## Provided passage
The rise of esports in South A


The rise of esports in South Africa: Who are the teams to watch?

Esports continues to enjoy phenomenal growth across the globe and the industry is expected to be worth more than R15 billion in 2019.

The rise of esports in South A


China, South Korea, North America and Europe have emerged as the main hubs for this burgeoning competitive gaming scene. The industry is far smaller in South Africa, but it is starting to gather pace: South African esports stars earned a total of R3.78 million in 2018, up 6.8% on the previous year.

South African teams have now started to challenge the leading lights from Europe and Asia in international tournaments and the future looks reasonably bright, in spite of the challenges. Here are the teams to watch from our shores:

Bravado Gaming

This multi-gaming operation was set up in 2002 and it has gone from strength to strength over the past 17 years. It now competes in a huge range of esports, including CS:GO, Dota 2, Battlefield, Call of Duty and FIFA. It has collected some of South Africa’s best gamers and they have now won 138 events, most recently seizing a coveted CS:GO title at DreamHack India in Mumbai in December 2018.

## Available data
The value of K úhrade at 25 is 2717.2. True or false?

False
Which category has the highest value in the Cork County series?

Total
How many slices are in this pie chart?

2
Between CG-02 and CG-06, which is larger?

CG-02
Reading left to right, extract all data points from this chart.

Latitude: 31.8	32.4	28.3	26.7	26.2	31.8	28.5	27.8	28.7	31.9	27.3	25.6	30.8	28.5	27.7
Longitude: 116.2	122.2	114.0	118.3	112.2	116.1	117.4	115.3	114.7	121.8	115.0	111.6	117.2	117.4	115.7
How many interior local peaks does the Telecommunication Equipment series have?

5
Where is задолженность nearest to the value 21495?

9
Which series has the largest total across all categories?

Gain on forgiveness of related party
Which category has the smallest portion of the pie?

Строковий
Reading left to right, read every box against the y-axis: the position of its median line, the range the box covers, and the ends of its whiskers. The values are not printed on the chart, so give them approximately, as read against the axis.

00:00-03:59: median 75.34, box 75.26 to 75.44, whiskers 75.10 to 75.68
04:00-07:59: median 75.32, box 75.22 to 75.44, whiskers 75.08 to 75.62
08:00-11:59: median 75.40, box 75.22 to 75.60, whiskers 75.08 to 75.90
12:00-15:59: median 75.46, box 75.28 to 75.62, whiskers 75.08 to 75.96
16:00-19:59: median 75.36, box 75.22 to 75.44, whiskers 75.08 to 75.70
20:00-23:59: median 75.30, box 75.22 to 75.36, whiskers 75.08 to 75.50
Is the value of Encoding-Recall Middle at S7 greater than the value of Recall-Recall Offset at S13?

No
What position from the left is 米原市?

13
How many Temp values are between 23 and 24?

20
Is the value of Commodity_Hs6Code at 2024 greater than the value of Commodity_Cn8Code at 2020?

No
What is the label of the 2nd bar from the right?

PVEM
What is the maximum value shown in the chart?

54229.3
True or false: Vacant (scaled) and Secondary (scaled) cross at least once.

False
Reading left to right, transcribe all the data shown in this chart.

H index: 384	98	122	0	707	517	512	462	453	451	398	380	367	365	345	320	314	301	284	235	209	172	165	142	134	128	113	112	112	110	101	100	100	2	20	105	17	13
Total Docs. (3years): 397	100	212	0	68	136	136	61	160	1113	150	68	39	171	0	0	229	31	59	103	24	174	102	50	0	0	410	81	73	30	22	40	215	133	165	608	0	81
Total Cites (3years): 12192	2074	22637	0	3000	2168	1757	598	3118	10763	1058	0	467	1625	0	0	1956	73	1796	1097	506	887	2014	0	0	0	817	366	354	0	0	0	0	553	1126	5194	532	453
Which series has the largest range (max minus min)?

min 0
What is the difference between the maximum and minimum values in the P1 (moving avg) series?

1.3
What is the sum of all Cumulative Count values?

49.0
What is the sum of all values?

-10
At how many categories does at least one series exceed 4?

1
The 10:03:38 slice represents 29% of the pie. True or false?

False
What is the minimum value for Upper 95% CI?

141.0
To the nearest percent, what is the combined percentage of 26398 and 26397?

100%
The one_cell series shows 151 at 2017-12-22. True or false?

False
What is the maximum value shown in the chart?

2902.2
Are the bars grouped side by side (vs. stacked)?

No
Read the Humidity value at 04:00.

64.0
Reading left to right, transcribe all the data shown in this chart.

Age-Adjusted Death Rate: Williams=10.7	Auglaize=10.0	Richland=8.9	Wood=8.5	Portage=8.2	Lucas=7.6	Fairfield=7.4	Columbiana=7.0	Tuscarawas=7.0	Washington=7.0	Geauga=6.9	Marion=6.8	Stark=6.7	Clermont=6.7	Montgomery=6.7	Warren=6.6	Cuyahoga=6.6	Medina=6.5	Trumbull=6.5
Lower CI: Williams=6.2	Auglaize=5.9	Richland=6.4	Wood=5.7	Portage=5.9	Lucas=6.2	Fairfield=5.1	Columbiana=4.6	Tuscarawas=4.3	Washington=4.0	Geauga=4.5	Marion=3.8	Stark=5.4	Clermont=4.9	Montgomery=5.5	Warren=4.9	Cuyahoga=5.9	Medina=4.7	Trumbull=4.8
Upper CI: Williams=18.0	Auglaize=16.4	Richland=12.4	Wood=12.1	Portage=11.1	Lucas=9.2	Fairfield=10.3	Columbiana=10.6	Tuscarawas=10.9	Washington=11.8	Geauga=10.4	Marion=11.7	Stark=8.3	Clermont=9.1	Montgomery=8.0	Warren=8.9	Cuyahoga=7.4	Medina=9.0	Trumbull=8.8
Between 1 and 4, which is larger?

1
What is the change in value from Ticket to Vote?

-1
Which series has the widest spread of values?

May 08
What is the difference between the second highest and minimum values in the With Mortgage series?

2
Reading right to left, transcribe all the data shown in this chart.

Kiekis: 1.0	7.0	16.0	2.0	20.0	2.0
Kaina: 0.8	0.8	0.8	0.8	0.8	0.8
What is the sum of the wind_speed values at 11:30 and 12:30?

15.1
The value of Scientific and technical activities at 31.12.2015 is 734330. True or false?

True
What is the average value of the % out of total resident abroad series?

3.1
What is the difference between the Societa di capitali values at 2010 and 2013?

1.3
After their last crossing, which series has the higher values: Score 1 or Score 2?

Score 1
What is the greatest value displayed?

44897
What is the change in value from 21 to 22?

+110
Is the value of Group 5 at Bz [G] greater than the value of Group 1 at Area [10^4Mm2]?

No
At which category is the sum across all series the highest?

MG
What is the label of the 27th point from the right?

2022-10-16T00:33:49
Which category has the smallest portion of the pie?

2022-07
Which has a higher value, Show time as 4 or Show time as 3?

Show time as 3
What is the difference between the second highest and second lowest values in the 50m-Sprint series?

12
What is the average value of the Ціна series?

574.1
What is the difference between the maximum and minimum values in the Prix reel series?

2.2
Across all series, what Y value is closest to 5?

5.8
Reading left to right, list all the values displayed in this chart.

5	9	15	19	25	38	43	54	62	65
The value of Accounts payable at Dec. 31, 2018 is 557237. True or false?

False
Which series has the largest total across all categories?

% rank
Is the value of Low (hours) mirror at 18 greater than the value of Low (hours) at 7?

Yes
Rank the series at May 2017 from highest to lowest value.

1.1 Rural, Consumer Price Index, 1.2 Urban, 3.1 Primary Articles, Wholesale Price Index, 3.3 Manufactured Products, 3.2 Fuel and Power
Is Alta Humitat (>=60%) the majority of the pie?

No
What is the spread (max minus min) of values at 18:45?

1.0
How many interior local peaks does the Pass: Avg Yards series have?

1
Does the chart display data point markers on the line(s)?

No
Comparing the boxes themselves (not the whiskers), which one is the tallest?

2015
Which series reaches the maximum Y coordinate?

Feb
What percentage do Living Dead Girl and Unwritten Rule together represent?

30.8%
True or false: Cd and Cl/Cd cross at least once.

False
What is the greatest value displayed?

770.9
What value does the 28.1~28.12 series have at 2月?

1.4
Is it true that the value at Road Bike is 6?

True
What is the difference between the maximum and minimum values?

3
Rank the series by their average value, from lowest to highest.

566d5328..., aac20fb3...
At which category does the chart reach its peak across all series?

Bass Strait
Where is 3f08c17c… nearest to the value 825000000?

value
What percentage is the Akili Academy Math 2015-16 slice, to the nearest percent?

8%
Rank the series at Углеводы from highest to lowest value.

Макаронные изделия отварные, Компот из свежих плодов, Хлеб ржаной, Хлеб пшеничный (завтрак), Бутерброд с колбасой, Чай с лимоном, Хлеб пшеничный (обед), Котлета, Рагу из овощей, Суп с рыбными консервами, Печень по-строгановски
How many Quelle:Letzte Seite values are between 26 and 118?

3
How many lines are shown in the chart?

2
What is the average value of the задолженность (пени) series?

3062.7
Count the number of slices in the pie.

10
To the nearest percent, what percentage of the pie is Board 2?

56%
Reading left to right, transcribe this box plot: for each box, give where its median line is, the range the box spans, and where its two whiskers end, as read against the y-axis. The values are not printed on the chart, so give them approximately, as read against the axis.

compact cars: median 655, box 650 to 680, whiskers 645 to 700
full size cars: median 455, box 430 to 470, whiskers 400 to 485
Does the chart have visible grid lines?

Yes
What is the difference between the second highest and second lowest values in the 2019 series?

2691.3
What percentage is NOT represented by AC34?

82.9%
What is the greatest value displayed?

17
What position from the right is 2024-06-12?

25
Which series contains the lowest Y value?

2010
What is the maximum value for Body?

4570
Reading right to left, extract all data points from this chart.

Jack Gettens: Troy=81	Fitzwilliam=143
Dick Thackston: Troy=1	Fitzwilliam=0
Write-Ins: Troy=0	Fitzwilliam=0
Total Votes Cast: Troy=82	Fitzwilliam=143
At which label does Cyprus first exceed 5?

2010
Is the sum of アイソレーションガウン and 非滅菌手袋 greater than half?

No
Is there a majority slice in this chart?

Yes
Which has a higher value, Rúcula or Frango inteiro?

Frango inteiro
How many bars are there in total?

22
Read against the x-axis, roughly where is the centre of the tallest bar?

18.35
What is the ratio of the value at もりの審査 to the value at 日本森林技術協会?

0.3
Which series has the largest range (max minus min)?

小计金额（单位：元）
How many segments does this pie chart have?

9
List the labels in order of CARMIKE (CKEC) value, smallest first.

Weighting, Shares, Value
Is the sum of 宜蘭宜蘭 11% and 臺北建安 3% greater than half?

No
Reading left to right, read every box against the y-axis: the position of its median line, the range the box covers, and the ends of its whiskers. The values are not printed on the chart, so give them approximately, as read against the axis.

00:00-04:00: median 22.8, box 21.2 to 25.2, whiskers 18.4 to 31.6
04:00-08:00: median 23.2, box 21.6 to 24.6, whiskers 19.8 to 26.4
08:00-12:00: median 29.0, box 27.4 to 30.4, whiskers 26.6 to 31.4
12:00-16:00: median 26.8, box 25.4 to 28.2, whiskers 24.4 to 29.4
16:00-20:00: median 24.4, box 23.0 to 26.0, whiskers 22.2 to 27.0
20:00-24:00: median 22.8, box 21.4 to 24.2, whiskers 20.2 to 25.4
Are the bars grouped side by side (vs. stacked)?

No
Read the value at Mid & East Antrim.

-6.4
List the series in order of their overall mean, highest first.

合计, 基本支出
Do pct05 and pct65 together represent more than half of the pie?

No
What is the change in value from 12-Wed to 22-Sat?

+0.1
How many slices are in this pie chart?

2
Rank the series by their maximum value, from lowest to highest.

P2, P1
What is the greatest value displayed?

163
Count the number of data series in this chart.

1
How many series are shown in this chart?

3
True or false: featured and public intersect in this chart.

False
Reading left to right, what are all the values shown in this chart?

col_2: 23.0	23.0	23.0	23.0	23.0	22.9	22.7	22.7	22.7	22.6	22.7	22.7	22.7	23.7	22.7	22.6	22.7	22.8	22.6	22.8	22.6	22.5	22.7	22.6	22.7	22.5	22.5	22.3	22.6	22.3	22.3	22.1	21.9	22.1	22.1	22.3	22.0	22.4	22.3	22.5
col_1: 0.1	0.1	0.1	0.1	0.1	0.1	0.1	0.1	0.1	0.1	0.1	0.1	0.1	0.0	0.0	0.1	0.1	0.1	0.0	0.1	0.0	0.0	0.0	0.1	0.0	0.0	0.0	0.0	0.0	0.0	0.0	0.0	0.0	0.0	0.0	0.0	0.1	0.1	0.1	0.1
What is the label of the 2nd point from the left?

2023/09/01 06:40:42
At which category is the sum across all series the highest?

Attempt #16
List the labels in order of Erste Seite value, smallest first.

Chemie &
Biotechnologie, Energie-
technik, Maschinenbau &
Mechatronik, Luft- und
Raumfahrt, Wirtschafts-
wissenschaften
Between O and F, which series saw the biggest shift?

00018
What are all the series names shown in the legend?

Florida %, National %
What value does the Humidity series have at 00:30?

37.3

## Requirement 1
Answer from the article on esports in South Africa:
(a) What is the esports industry expected to be worth worldwide in 2019?
(b) How much did South African esports stars earn in total in 2018?
(c) In what year was Bravado Gaming set up?
## Requirement 2
Render this sentence from the article on esports in South Africa into Spanish: "China, South Korea, North America and Europe have emerged as the main hubs for this burgeoning competitive gaming scene."
## Requirement 3
Write the next part of the article on esports in South Africa, starting after its last sentence.
The records stand apart from the article on esports in South Africa and are separate material.

## Answer section 1
(a) More than R15 billion.
(b) R3.78 million.
(c) 2002.

## Answer section 2
China, Corea del Sur, Norteamérica y Europa se han consolidado como los principales centros de esta floreciente escena de los videojuegos competitivos.

## Answer section 3
A six-man Bravado CS:GO team led by Dimitri Hadjipaschali moved to Arizona in the US at the start of 2018 in order to get closer to the action. The scheme was called Project Destiny and it proved to be a roaring success.

Previously they would turn up to tournaments jet lagged and suffer heavy defeats, but their fortunes changed after moving. They picked up an early victory over the vaunted Team Dignitas, and began receiving invites to big LAN events. They went on to beat the likes of G2 Esports and Optic Gaming and made it to the Grand Finals of DreamHack Winter. However, they ran out of money and almost the entire roster left to join Denial Esports, a US-based CS:GO squad, although Hadjipaschali returned. It is now time for Bravado to regroup and plot a return to prominence in 2019 and beyond.

Damage Control

DC was established on January 1, 2001, and it has represented South Africa more than any other team at international events. It has CS:GO, Dota 2, Hearthstone and Overwatch teams. If you look at the information on, you will see that those are four of the most popular and lucrative titles in the esports world.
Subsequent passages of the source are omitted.